THERE is a big elephant in the room and it is Malaysia’s household debt — among the highest in Asia. And this could get worse if property developers start offering housing loans to homebuyers who have difficulty obtaining a mortgage from banks.
A frightening fact is that Malaysia’s household debt-to-GDP ratio stood at 89.1% last year.
Already, there are concerns that individuals with low creditworthiness will take up more loans, increasing the threat of ballooning subprime mortgages — which reached crisis level in the US in 2008.
On complaints that a tighter lending policy has affected property sales, Bank Negara Malaysia has made its stance clear. It said in July that there are more fundamental issues confronting potential homebuyers than limited access to funding. These include affordability and a shortage of reasonably priced houses, the central bank pointed out.

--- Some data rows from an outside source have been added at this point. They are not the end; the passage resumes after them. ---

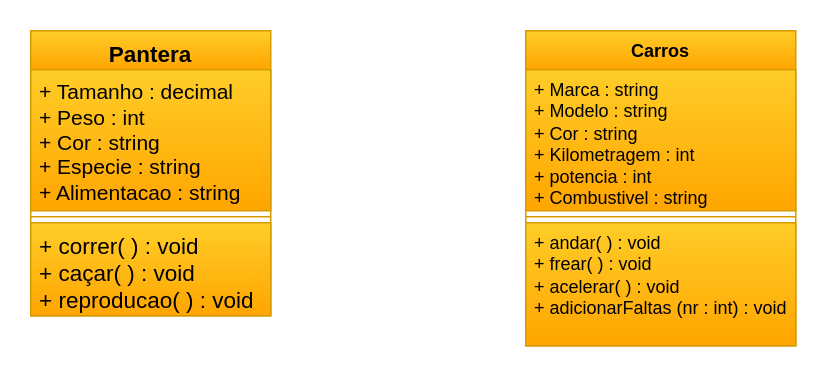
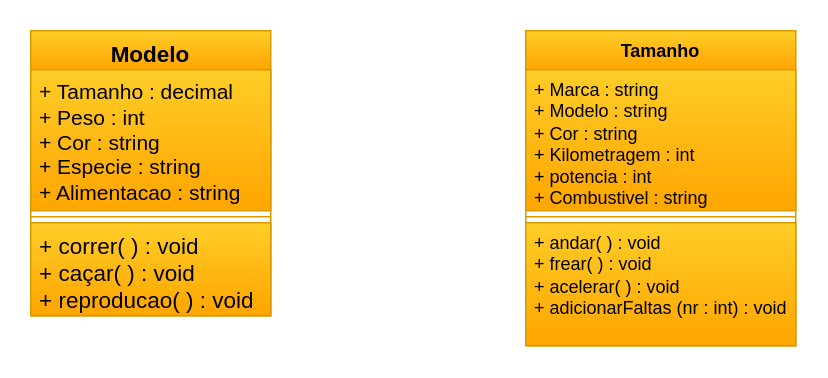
  <mxCell id="0" />
  <mxCell id="1" parent="0" />
- <mxCell id="2" value="Carros" style="swimlane;fontStyle=1;align=center;verticalAlign=top;childLayout=stackLayout;horizontal=1;startSize=26;horizontalStack=0;resizeParent=1;resizeParentMax=0;resizeLast=0;collapsible=1;marginBottom=0;whiteSpace=wrap;html=1;fillColor=#ffcd28;gradientColor=#ffa500;strokeColor=#d79b00;" parent="1" vertex="1"><mxGeometry x="350" y="20" width="180" height="210" as="geometry" /></mxCell>
+ <mxCell id="2" value="Tamanho" style="swimlane;fontStyle=1;align=center;verticalAlign=top;childLayout=stackLayout;horizontal=1;startSize=26;horizontalStack=0;resizeParent=1;resizeParentMax=0;resizeLast=0;collapsible=1;marginBottom=0;whiteSpace=wrap;html=1;fillColor=#ffcd28;gradientColor=#ffa500;strokeColor=#d79b00;" parent="1" vertex="1"><mxGeometry x="350" y="20" width="180" height="210" as="geometry" /></mxCell>
  <mxCell id="3" value="+ Marca : string&lt;br&gt;+ Modelo : string&lt;br&gt;+ Cor : string&lt;br&gt;+ Kilometragem : int&lt;br&gt;+ potencia : int&lt;br&gt;+ Combustivel : string" style="text;strokeColor=#d79b00;fillColor=#ffcd28;align=left;verticalAlign=top;spacingLeft=4;spacingRight=4;overflow=hidden;rotatable=0;points=[[0,0.5],[1,0.5]];portConstraint=eastwest;whiteSpace=wrap;html=1;gradientColor=#ffa500;" parent="2" vertex="1"><mxGeometry y="26" width="180" height="94" as="geometry" /></mxCell>
  <mxCell id="4" value="" style="line;strokeWidth=1;fillColor=#ffcd28;align=left;verticalAlign=middle;spacingTop=-1;spacingLeft=3;spacingRight=3;rotatable=0;labelPosition=right;points=[];portConstraint=eastwest;strokeColor=#d79b00;gradientColor=#ffa500;" parent="2" vertex="1"><mxGeometry y="120" width="180" height="8" as="geometry" /></mxCell>
  <mxCell id="5" value="+ andar( ) : void&lt;br&gt;+ frear( ) : void&lt;br&gt;+ acelerar( ) : void&lt;br&gt;+ adicionarFaltas (nr : int) : void" style="text;strokeColor=#d79b00;fillColor=#ffcd28;align=left;verticalAlign=top;spacingLeft=4;spacingRight=4;overflow=hidden;rotatable=0;points=[[0,0.5],[1,0.5]];portConstraint=eastwest;whiteSpace=wrap;html=1;gradientColor=#ffa500;" parent="2" vertex="1"><mxGeometry y="128" width="180" height="82" as="geometry" /></mxCell>
- <mxCell id="6" value="&lt;font style=&quot;font-size: 15px;&quot;&gt;Pantera&lt;/font&gt;" style="swimlane;fontStyle=1;align=center;verticalAlign=top;childLayout=stackLayout;horizontal=1;startSize=26;horizontalStack=0;resizeParent=1;resizeParentMax=0;resizeLast=0;collapsible=1;marginBottom=0;whiteSpace=wrap;html=1;fillColor=#ffcd28;gradientColor=#ffa500;strokeColor=#d79b00;" vertex="1" parent="1"><mxGeometry x="20" y="20" width="160" height="190" as="geometry" /></mxCell>
+ <mxCell id="6" value="&lt;font style=&quot;font-size: 15px;&quot;&gt;Modelo&lt;/font&gt;" style="swimlane;fontStyle=1;align=center;verticalAlign=top;childLayout=stackLayout;horizontal=1;startSize=26;horizontalStack=0;resizeParent=1;resizeParentMax=0;resizeLast=0;collapsible=1;marginBottom=0;whiteSpace=wrap;html=1;fillColor=#ffcd28;gradientColor=#ffa500;strokeColor=#d79b00;" vertex="1" parent="1"><mxGeometry x="20" y="20" width="160" height="190" as="geometry" /></mxCell>
  <mxCell id="7" value="&lt;font style=&quot;font-size: 14px;&quot;&gt;+ Tamanho : decimal&lt;br&gt;+ Peso : int&lt;br&gt;+ Cor : string&lt;br&gt;+ Especie : string&lt;br&gt;+ Alimentacao : string&lt;/font&gt;" style="text;strokeColor=#d79b00;fillColor=#ffcd28;align=left;verticalAlign=top;spacingLeft=4;spacingRight=4;overflow=hidden;rotatable=0;points=[[0,0.5],[1,0.5]];portConstraint=eastwest;whiteSpace=wrap;html=1;gradientColor=#ffa500;" vertex="1" parent="6"><mxGeometry y="26" width="160" height="94" as="geometry" /></mxCell>
  <mxCell id="8" value="" style="line;strokeWidth=1;fillColor=#ffcd28;align=left;verticalAlign=middle;spacingTop=-1;spacingLeft=3;spacingRight=3;rotatable=0;labelPosition=right;points=[];portConstraint=eastwest;strokeColor=#d79b00;gradientColor=#ffa500;" vertex="1" parent="6"><mxGeometry y="120" width="160" height="8" as="geometry" /></mxCell>
  <mxCell id="9" value="&lt;font style=&quot;font-size: 15px;&quot;&gt;+ correr( ) : void&lt;br&gt;+ caçar( ) : void&lt;br&gt;+ reproducao( ) : void&lt;/font&gt;" style="text;strokeColor=#d79b00;fillColor=#ffcd28;align=left;verticalAlign=top;spacingLeft=4;spacingRight=4;overflow=hidden;rotatable=0;points=[[0,0.5],[1,0.5]];portConstraint=eastwest;whiteSpace=wrap;html=1;gradientColor=#ffa500;" vertex="1" parent="6"><mxGeometry y="128" width="160" height="62" as="geometry" /></mxCell>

It maintained that first-time homebuyers continued to have access to financing and it had the facts and figures to prove its claim: Outstanding housing loans recorded a growth of 10.6% as at end May 31, while about 1.5 million borrowers, or 75% of borrowers with housing loans, were first-time homebuyers.
The central bank reiterated that all loan applicants who fulfilled the credit criteria and could afford to repay the debt would have access to credit.
Having property developers offer housing loans could potentially increase household debt, opine industry observers and bankers (see main story).
Bank Negara started implementing pre-emptive macro and micro-prudential measures more than five years ago, when the household debt-to-GDP ratio started creeping up and housing prices were soaring.
Reaction to the measures was mixed. Some lauded the move as the central bank ensuring that the country’s banking system was stable while others said the measures were too strict.
“[Loans extended by developers] won’t be counted as a bank loan but, effectively, they create room for higher debt. Any increase in the current household debt level would be a concern,” says a head of research.
In its financial report for 2Q2016, Bank Negara points out that highly leveraged borrowers in the lower-income group are “beginning to show weaker repayment capacity” in the challenging economic environment.
It notes that banks’ exposure to such borrowers has declined over the years to now account for 19.5% of total bank lending to households (2013: 25.1%).
As for non-bank lending, Bank Negara says lending standards have further reduced the overall proportion of vulnerable household borrowers to 22.6% (2013: 28.4%) of total household debt from banks and non-banks.
Still, the banks and non-bank institutions could be dealt a blow should these loans turn sour, and have a ripple effect on the whole system.
Nonetheless, the central bank adds that “most household borrowers have some flexibility to respond to income shocks and rising living expenses”.
Interestingly, in 1Q2016, the ratio of impaired household loans rose to 1.7% of total household loans by banks and non-banks from 1.6% in 4Q2015.
According to Bank Negara’s financial report for 1Q2016, the increase in impaired household loans was due to the weaker repayment capacity of borrowers who were reliant on cyclical income sources, such as commissions.
“Risks of a broader deterioration in the performance of household loans appear contained as overall household delinquencies improved to 1.4% of total household borrowings (4Q2015: 1.5%),” the central bank states in its 1Q2016 quarterly bulletin.
In 2Q2016, household delinquencies remained unchanged at 1.4% while impairment improved to 1.6% of total household debt from 1.7% in 1Q2016.
The central bank’s statistics also reveal that the growth of household debt slowed at the end of 2Q2016, increasing by 6.2% compared with 8.3% in 2Q2015. The main driver of household debt continued to be house financing, states the central bank. Home loans made up the largest component of household debt at some 49%.
According to Bank Negara’s statistics, loan approval remained weak, contracting 19.4% year on year in July. The data also shows the approval for household loans continued to contract — down 20.8% y-o-y in July.
UOB Kay Hian Research in a Sept 1 note says that was the 18th consecutive month of approval contraction for household loans with -21.5% y-o-y for residential properties and -24.9% for automotive loans.
But it is not just the approval rate that is coming down but also the application rate. Bank Negara data shows that the application for the purchase of residential property dropped 11.8% y-o-y in July.
The statistics show nascent signs of improvement in household debt. Should the efforts to rein in household debt continue?